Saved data
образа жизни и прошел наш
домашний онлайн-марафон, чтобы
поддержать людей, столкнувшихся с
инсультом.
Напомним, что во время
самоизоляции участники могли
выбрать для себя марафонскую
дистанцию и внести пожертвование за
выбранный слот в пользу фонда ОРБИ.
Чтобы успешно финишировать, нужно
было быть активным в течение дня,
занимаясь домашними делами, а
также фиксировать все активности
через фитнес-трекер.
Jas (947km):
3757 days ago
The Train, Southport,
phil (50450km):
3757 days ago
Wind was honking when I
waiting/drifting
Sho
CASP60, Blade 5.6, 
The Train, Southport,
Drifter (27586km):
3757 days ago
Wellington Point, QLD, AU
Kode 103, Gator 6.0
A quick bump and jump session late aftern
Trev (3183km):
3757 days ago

▸ TRY IT
Please write out every line of the records above without changing anything.

▸ REPLY TO THE EXERCISE
образа жизни и прошел наш
домашний онлайн-марафон, чтобы
поддержать людей, столкнувшихся с
инсультом.
Напомним, что во время
самоизоляции участники могли
выбрать для себя марафонскую
дистанцию и внести пожертвование за
выбранный слот в пользу фонда ОРБИ.
Чтобы успешно финишировать, нужно
было быть активным в течение дня,
занимаясь домашними делами, а
также фиксировать все активности
через фитнес-трекер.
Jas (947km):
3757 days ago
The Train, Southport,
phil (50450km):
3757 days ago
Wind was honking when I
waiting/drifting
Sho
CASP60, Blade 5.6, 
The Train, Southport,
Drifter (27586km):
3757 days ago
Wellington Point, QLD, AU
Kode 103, Gator 6.0
A quick bump and jump session late aftern
Trev (3183km):
3757 days ago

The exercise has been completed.